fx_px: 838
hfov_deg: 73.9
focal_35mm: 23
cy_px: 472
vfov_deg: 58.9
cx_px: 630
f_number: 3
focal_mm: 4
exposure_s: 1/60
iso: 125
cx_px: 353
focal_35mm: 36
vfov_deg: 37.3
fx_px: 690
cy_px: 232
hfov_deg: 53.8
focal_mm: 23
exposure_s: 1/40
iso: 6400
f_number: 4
-- -- --
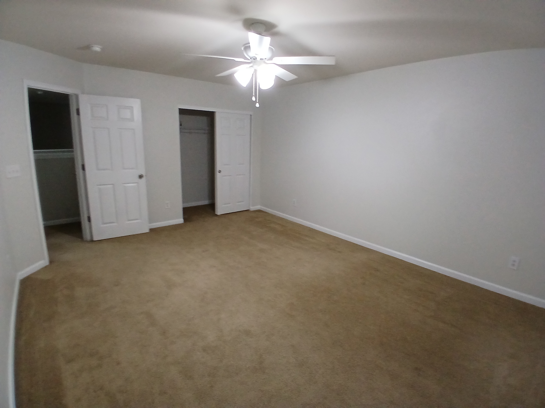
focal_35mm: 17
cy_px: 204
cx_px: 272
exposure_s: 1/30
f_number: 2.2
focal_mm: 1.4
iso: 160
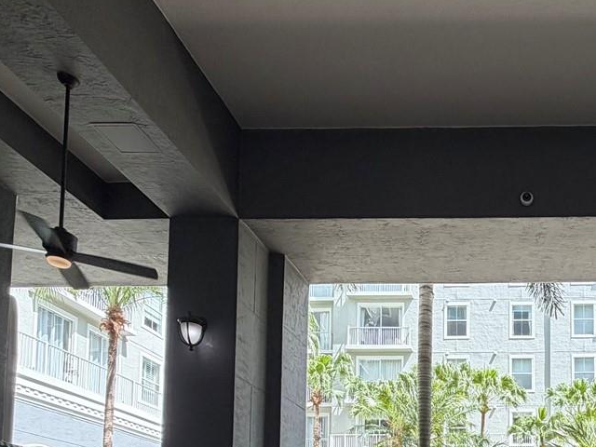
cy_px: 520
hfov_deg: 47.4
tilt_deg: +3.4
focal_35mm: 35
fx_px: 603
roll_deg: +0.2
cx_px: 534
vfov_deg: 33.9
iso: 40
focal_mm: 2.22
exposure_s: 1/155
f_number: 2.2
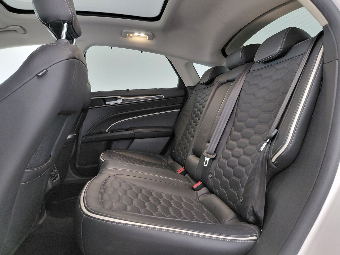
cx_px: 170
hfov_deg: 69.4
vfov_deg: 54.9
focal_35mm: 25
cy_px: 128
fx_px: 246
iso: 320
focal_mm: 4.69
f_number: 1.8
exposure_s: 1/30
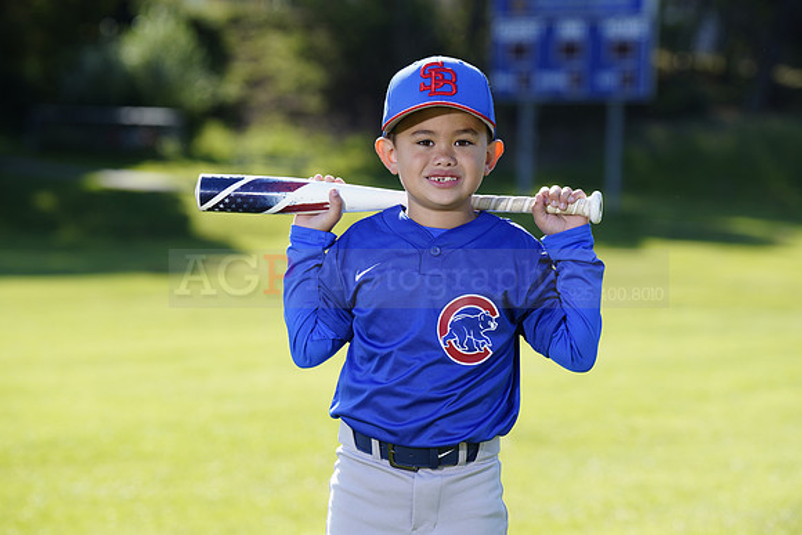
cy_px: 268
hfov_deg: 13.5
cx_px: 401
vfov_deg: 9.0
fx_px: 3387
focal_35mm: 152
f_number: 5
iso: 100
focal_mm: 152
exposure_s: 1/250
-- -- --
#### [Directive]
Lines wanted from the entries above: the one with "focal_35mm: 35", the one with "f_number: 1.8", and all lines between. Please copy them exactly, without the pictures and without anything else.

#### [Solution to this task]
focal_35mm: 35
fx_px: 603
roll_deg: +0.2
cx_px: 534
vfov_deg: 33.9
iso: 40
focal_mm: 2.22
exposure_s: 1/155
f_number: 2.2
cx_px: 170
hfov_deg: 69.4
vfov_deg: 54.9
focal_35mm: 25
cy_px: 128
fx_px: 246
iso: 320
focal_mm: 4.69
f_number: 1.8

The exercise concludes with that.